The Antara is a modestly handsome SUV, but far from Vauxhall’s most polished product, and sales have been falling in recent years in the face of newer, fresher looking and more accomplished – not to mention higher-profile – soft-road opposition.
Vauxhall says this sales tumble came about because it deliberately stopped promoting the car in anticipation of the upgrades this latest model receives, but it’s also because it knew the original edition wasn’t up to snuff, figuring that a proper sales push would be more effective with a reworked Antara.
The makeover has been fairly extensive, even if the car looks pretty much the same as it did before, the chief identifier being a new grille.

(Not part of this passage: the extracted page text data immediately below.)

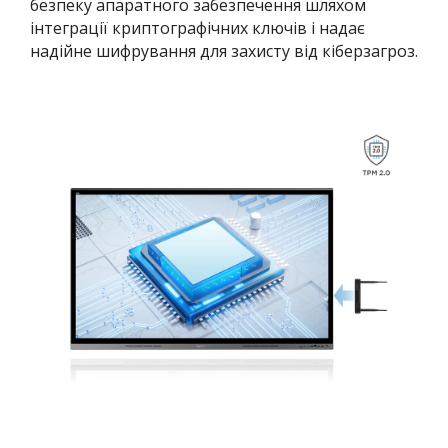
безпеку апаратного забезпечення шляхом
інтеграції криптографічних ключів і надає
надійне шифрування для захисту від кіберзагроз.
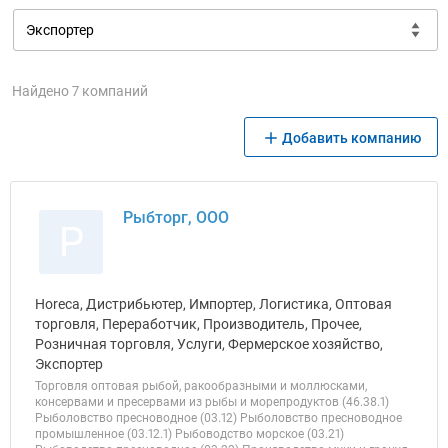
Найдено 7 компаний
Добавить компанию
Рыбторг, ООО
Р
Horeca, Дистрибьютер, Импортер, Логистика, Оптовая
торговля, Переработчик, Производитель, Прочее,
Розничная торговля, Услуги, Фермерское хозяйство,
Экспортер
Торговля оптовая рыбой, ракообразными и моллюсками,
консервами и пресервами из рыбы и морепродуктов (46.38.1)
Рыболовство пресноводное (03.12) Рыболовство пресноводное
промышленное (03.12.1) Рыбоводство морское (03.21)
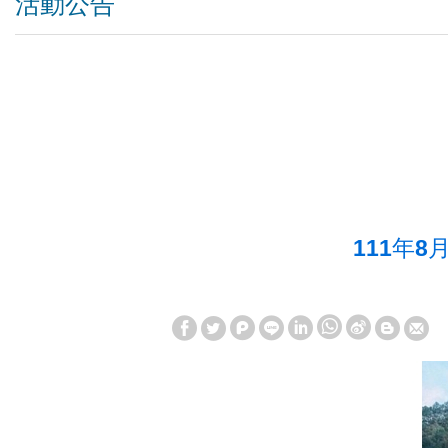
活動公告
111年8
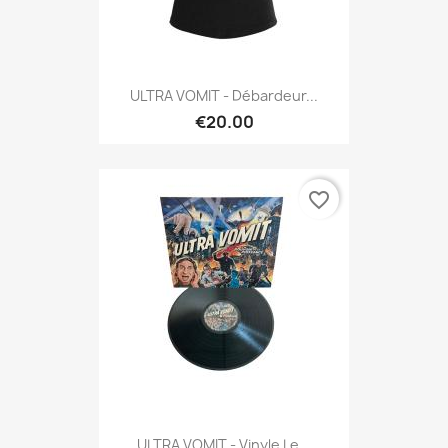
ULTRA VOMIT - Débardeur...
€20.00
favorite_border
ULTRA VOMIT - Vinyle Le...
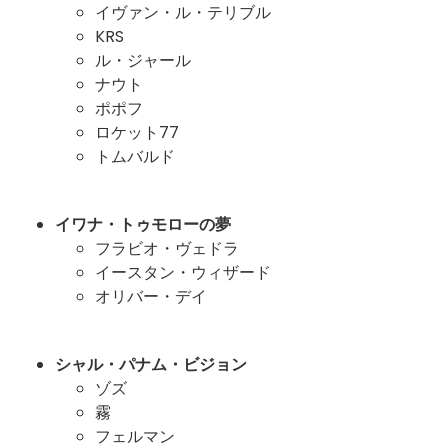
イヴァン・ル・テリブル
KRS
ル・ジャール
ナウト
ポポフ
ロケット77
トムバルド
イワナ・トゥモローの夢
フラビオ・ヴェドラ
イースタン・ウィザード
オリバー・デイ
シャル・パナム・ビジョン
ゾズ
霧
フェルマン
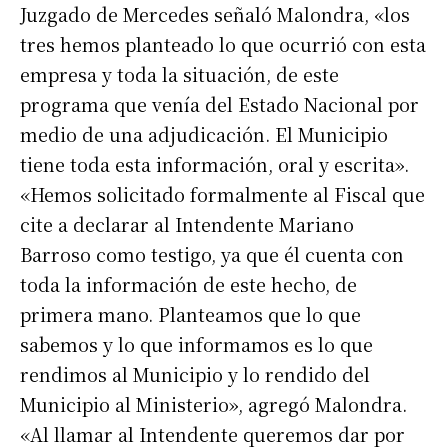
Juzgado de Mercedes señaló Malondra, «los
tres hemos planteado lo que ocurrió con esta
empresa y toda la situación, de este
programa que venía del Estado Nacional por
medio de una adjudicación. El Municipio
tiene toda esta información, oral y escrita».
«Hemos solicitado formalmente al Fiscal que
cite a declarar al Intendente Mariano
Barroso como testigo, ya que él cuenta con
toda la información de este hecho, de
primera mano. Planteamos que lo que
sabemos y lo que informamos es lo que
rendimos al Municipio y lo rendido del
Municipio al Ministerio», agregó Malondra.
«Al llamar al Intendente queremos dar por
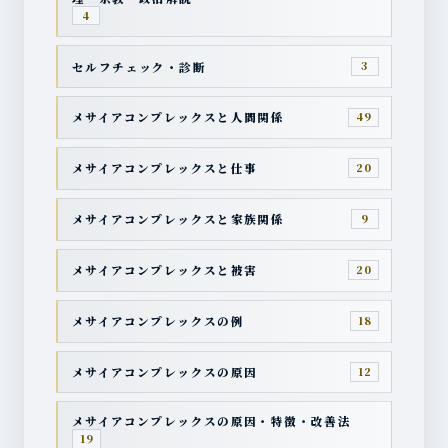
4
セルフチェック・診断
3
メサイアコンプレックスと人間関係
49
メサイアコンプレックスと仕事
20
メサイアコンプレックスと家族関係
9
メサイアコンプレックスと被害
20
メサイアコンプレックスの例
18
メサイアコンプレックスの原因
12
メサイアコンプレックスの原因・特徴・改善法
19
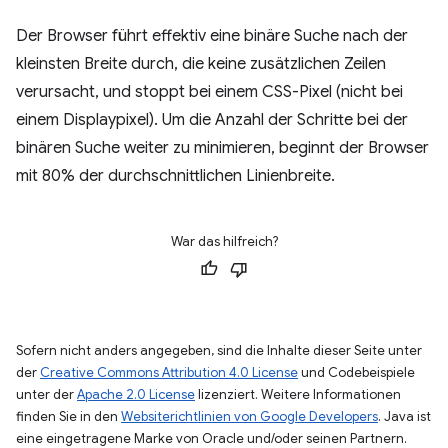
Der Browser führt effektiv eine binäre Suche nach der
kleinsten Breite durch, die keine zusätzlichen Zeilen
verursacht, und stoppt bei einem CSS-Pixel (nicht bei
einem Displaypixel). Um die Anzahl der Schritte bei der
binären Suche weiter zu minimieren, beginnt der Browser
mit 80% der durchschnittlichen Linienbreite.
War das hilfreich?
Sofern nicht anders angegeben, sind die Inhalte dieser Seite unter
der
Creative Commons Attribution 4.0 License
und Codebeispiele
unter der
Apache 2.0 License
lizenziert. Weitere Informationen
finden Sie in den
Websiterichtlinien von Google Developers
. Java ist
eine eingetragene Marke von Oracle und/oder seinen Partnern.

Besides a pair of all-new diesels, the chassis, noise, vibration and harshness (NVH), and interior have all been reworked in a bid to civilise the Antara – and there’s now an entry-level front-wheel-drive version. One of the 2.2 CDTi diesel engines comes with 161bhp and 258lb ft with the peak arriving at 2000rpm. The more powerful version has 181bhp and 295lb ft at 2000rpm. So there’s plenty of torque underfoot, channelled to six-speed manual or automatic transmissions. The petrol option is no longer offered.
Chassis changes involve extensive retuning to reduce roll, sharpen steering precision and improve the ride, with hardware highlights including new MacPherson strut top bushes, a stiffer front anti-roll bar and hydraulically damped trailing arms for the multi-link rear suspension.
The steering gear is more rigid, while the NVH improvements run to hydraulic engine mountings, additional lamination of the windscreen and attention to everything from the front body frame to the door seals, the air intake and more. Read the list in full and it’s easy to conclude that GM was less than happy with the manners of the original Antara.
That the interior gets an electronic parking brake, more storage space, upgraded seats, new door trims, classier instruments and improved lighting suggests that it wasn’t completely happy with what was in the cabin, either.
And for the most part, this detail attention has been effective, as are the new diesel engines. The Antara certainly isn’t the best compact SUV in the class, but it isn’t the most expensive either – particularly as a front-driver, in which form it’s brisk enough to break 62mph in 9.9sec.